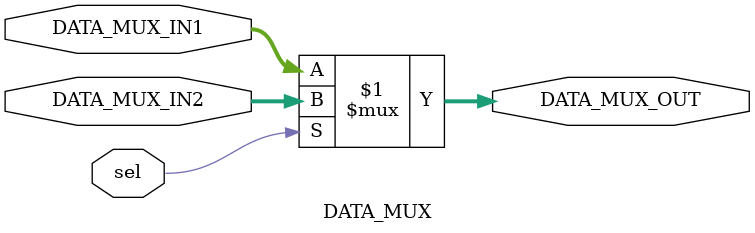
<source format=v>
module DATA_MUX(DATA_MUX_IN1, DATA_MUX_IN2, sel, DATA_MUX_OUT);
input [71:0] DATA_MUX_IN1,DATA_MUX_IN2;
input sel;
output [71:0] DATA_MUX_OUT;

assign DATA_MUX_OUT = sel ? DATA_MUX_IN2 : DATA_MUX_IN1;

endmodule
</source>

• **WHAT YOU ARE ASKED TO DO**
Nothing but the lines from the one holding "input [71:0] DATA_MUX_IN1,DATA_MUX_IN2;" through the end of the listing above should appear, each exactly as given.

• **ANSWER SPACE**
input [71:0] DATA_MUX_IN1,DATA_MUX_IN2;
input sel;
output [71:0] DATA_MUX_OUT;

assign DATA_MUX_OUT = sel ? DATA_MUX_IN2 : DATA_MUX_IN1;

endmodule
</source>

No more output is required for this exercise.